── Page text ──

Sinus Surgery

Sinus Surgery

A sinus surgeon can quickly determine whether or not your condition will benefit from endoscopic sinus surgery. 

Thanks to advanced technology such as high-definition digital imaging, digital video guidance, and thin, sensitive, flexible endoscopes, today’s sinus surgery is nothing like it was even a decade ago.  In most cases, it’s performed entirely through the nose and doesn’t involve incisions on the face or in the mouth. Endoscopic sinus surgery usually involves minimal packing of the nose (the packing is temporary), only mild pain afterward, and a short recovery. Some procedures can be completed right in the doctor’s office.

Depending on your particular case, an endoscopic sinus procedure is done under either local or general anesthesia. Under local anesthesia, the nasal and sinus cavities are numbed so there is no pain, but depending on the type of anesthesia required, you remain awake or lightly sedated.  General anesthesia means you’re asleep for the procedure. 

The goal of the surgery is to enlarge the narrowed or inflamed sinus openings so that the sinuses can drain properly into the nose. 

In addition to the sinuses, other nasal structures such as the septum or turbinates (filters inside your nose that filter and moisten the air) may require surgery as well. This is performed during the same endoscopic procedure.  

Other technology such as a tiny balloon can be used to widen the sinus opening and allow it to drain properly. 

What is an endoscope?

A small lighted telescope that the surgeon places into the nostril, the nasal endoscope allows the surgeon to see right into your nose and sinuses.

Who is a candidate for sinus endoscopic surgery?

───

#### What you will do
• a. What is the goal of the surgery described on the sinus surgery page?
• b. From the sinus surgery page, extract everything from "The goal of" down to "nose and sinuses.".
The items have nothing to do with any of this.

── Records supplied ──

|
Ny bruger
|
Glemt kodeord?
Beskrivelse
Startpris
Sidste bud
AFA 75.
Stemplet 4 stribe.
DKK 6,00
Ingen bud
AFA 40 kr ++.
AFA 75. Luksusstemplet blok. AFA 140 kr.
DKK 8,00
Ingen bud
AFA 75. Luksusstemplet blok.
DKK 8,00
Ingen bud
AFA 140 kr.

───
── Records supplied ──

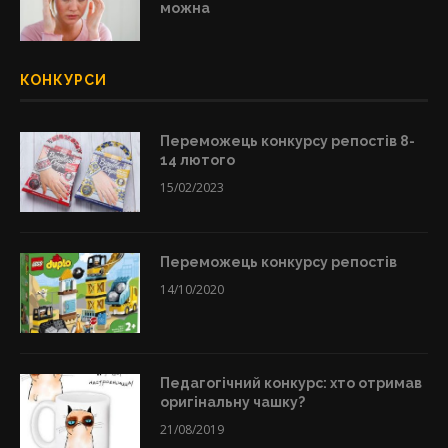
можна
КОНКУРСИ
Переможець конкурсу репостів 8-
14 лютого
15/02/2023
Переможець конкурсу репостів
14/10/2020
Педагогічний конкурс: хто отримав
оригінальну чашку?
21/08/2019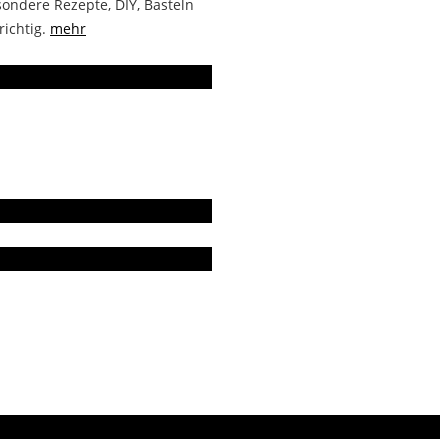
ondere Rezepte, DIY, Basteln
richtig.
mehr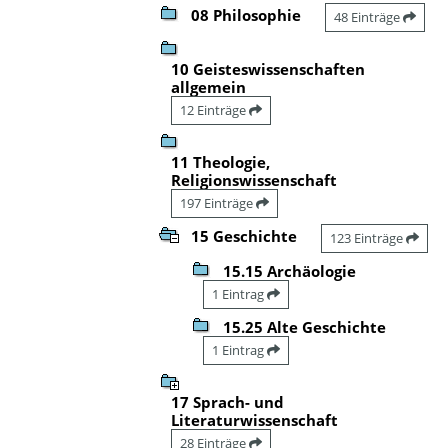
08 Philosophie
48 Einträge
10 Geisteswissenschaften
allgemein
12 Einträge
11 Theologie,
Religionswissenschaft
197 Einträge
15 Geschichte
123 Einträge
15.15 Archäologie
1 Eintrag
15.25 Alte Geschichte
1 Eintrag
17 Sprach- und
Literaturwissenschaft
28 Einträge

───

#### Answers to the exercises
• a. To enlarge the narrowed or inflamed sinus openings so the sinuses can drain properly into the nose.

• b.
The goal of the surgery is to enlarge the narrowed or inflamed sinus openings so that the sinuses can drain properly into the nose. 

In addition to the sinuses, other nasal structures such as the septum or turbinates (filters inside your nose that filter and moisten the air) may require surgery as well. This is performed during the same endoscopic procedure.  

Other technology such as a tiny balloon can be used to widen the sinus opening and allow it to drain properly. 

What is an endoscope?

A small lighted telescope that the surgeon places into the nostril, the nasal endoscope allows the surgeon to see right into your nose and sinuses.